Posted: 7:21 am Sunday, August 28th, 2011

Five things that could go well for Florida in 2011 

By Jason Lieser

Gators fans seem to be conflicted by hope and dread heading into this season.

Maybe the new coaching staff and some new starters will revitalize the team and make everyone forget how awful 8-5 felt last year. Then again, maybe 8-5 is too lofty of a goal for team with a rebuilt offensive line, a mostly unproven defense and very shaky quarterback play.

Which side is right? The answers will begin trickling in once the Gators open the season Saturday against Florida Atlantic (7 p.m., ESPNU). Until then, here are five things that could go well for Florida this fall:

1. The defensive line turns out to be the best in the conference.

Floyd's move from tackle to defensive end will help UF get all three of its talented sophomores in the line-up. (Rivals photo)

The names on Florida’s starting defensive line are a recruiting nerd’s fantasy: Ronald Powell at the Buck, Sharrif Floyd at defensive end and Dominique Easley at defensive tackle. Those were three of nation’s top seven prospects coming out of high school last year. Powell and Floyd got substantial playing time in 2010; Easley was limited by disciplinary issues and injury. Reports on those three during training camp have indicated better performance on the field and increased maturity away from it — especially for Easley. All three of those players seem to have the potential to be all-SEC this year. The other man on the defensive line would likely be Omar Hunter or Jaye Howard. Both are experienced and productive seniors. The line will be judged by sacks and rushing yards allowed, and Florida expects to be dramatically better in those areas than in 2010, when it finished 10th and fifth, respectively, in the SEC in those categories.

2. Quinton Dunbar’s emergence energizes the passing game.
Let’s supposed everyone on the Florida offense stays healthy, the offensive line is solid and John Brantley is at least a middle-of-the-road SEC quarterback. Lot of assumptions. But if all that happens, look for red-shirt freshman Quinton Dunbar to announce himself this year. Dunbar is 6-foot-1, 184 pounds and will be the Gators’ best vertical threat this year. Even if Florida has trouble up front and with Brantley, Dunbar should still be able to create opportunities for himself.

3. The new tight ends have breakout years.
New offensive coordinator Charlie Weis loves to lean on tight ends in the passing game and that should make life easier than Brantley. It should also put Jordan Reed and Gerald Christian in position for big seasons. Reed has long been seen as a gifted tight end, but he has spent too much time at quarterback during his Florida career at quarterback and battled injuries last year. With only one position to concentrate on this season, he should show improvement. Christian appears to have an idea skill set to be effective in the passing game, but was used almost exclusively as a blocker in 2010.

4. Matt Elam shows the capacity to be an elite safety.
There was no chance of Matt Elam beating out senior Ahmad Black last year, but the Florida coaching staff immediately tabbed him as the starting strong safety for 2011. Elam has done nothing to discredit that decision, and new coach Will Muschamp has been consistently pleased with him during practices.

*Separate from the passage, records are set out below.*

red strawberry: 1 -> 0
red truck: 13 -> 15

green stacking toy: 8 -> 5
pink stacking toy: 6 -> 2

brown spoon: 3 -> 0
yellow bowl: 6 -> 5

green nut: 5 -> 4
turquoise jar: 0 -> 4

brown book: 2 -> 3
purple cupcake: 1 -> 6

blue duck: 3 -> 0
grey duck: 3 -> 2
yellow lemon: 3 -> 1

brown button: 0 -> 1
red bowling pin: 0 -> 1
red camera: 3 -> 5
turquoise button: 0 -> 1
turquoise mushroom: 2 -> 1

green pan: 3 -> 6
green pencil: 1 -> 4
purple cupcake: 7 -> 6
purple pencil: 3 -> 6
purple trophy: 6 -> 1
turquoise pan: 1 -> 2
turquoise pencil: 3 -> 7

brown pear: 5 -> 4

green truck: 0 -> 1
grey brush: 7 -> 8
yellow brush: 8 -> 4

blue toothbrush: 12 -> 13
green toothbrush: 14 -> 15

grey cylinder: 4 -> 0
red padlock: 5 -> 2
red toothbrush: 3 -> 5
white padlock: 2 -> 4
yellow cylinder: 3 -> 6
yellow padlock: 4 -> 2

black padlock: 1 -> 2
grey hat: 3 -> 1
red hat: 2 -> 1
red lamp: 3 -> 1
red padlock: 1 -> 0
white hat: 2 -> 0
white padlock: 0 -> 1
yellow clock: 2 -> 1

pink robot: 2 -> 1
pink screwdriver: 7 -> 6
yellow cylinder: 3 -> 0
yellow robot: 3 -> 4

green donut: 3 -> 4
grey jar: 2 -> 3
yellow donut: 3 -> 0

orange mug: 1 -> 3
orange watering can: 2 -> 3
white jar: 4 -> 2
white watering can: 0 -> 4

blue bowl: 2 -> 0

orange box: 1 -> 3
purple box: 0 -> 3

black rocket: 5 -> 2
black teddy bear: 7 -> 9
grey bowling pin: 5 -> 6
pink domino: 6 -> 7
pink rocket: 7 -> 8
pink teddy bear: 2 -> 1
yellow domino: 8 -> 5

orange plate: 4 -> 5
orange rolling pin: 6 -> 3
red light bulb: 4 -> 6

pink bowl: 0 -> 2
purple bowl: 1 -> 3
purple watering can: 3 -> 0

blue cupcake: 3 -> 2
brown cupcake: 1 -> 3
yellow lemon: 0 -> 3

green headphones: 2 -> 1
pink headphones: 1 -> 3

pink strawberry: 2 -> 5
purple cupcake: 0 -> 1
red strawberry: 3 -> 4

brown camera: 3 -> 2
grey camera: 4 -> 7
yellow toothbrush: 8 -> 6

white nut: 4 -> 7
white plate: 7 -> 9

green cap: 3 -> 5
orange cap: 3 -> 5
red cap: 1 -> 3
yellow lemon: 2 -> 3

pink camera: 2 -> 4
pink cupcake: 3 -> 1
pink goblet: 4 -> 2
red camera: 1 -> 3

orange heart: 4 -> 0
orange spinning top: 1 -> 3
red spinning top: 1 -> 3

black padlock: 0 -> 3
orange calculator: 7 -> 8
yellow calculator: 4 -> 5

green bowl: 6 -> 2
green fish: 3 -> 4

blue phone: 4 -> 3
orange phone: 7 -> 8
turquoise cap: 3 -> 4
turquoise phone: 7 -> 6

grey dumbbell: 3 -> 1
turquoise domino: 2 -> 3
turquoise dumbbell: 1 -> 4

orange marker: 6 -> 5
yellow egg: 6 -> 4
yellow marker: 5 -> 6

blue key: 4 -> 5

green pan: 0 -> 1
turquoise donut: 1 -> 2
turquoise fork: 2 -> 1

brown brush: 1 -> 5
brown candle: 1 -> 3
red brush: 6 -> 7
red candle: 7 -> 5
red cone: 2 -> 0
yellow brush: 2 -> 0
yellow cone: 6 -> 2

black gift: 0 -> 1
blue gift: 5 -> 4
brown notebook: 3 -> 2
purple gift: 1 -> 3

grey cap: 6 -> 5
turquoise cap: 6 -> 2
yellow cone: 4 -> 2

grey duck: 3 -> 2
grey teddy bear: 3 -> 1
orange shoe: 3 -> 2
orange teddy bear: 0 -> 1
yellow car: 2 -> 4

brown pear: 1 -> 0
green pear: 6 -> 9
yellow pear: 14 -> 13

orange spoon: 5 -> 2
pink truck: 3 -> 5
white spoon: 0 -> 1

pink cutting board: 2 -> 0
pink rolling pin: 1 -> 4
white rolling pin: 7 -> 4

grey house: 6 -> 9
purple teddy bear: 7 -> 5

Easley said last week he might be the single best player on the defense. He has the size and speed for the position, but the big question remains whether he can carry out the duties of reading offenses, calling out coverages and directing other players. Muschamp said in July that Elam had “turned a corner” in that area, but has been critical of his communication during the pre-season.

5. The schedule turns out more favorable than expected.
It sounds crazy to point to the schedule as a potential positive for the Gators when it includes six games against ranked teams. But there are some possible upsides. Florida gets three straight home games, including a pivotal match-up with Tennessee, to start the season. The fourth game is at Kentucky. That gives the Gators a month to work out any issues in their offense before things get serious. They have to face national title contender Alabama, but the game is at home. If Auburn is as down as some people seem to believe, the Tigers could drop from the rankings by the time Florida visits them in October. Another game with enormous implications is the Week 11 trip to South Carolina. What’s good for the Gators in that one? Any team would rather face RB Marcus Lattimore late in the season rather than early, hoping he’s been beat up along the way (although that did not help Florida when he ran wild last November).